Records shown:
* * * * * * *

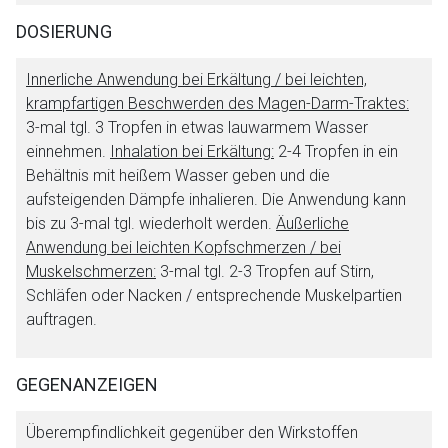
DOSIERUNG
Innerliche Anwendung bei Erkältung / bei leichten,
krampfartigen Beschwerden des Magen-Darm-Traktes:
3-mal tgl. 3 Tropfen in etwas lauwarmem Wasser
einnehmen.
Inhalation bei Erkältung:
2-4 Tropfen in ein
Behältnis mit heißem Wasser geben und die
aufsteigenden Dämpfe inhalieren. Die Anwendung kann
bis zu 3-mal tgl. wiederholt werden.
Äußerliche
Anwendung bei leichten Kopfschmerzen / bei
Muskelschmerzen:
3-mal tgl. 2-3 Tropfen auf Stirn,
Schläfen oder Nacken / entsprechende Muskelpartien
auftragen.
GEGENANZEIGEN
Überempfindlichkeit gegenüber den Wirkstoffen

* * * * * * *

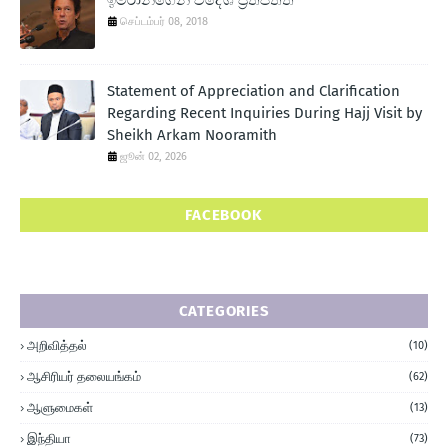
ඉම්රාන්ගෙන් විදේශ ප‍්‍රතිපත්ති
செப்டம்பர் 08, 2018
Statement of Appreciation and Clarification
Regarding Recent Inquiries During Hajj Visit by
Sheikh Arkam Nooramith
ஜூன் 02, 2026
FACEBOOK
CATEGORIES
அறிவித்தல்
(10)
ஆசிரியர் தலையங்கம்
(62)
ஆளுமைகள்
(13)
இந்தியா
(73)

* * * * * * *

From the data above, output only the lines between the line containing "GEGENANZEIGEN" and the line containing "Überempfindlichkeit gegenüber den Wirkstoffen", inclusive, exactly as written.

Solution to the problem:
GEGENANZEIGEN
Überempfindlichkeit gegenüber den Wirkstoffen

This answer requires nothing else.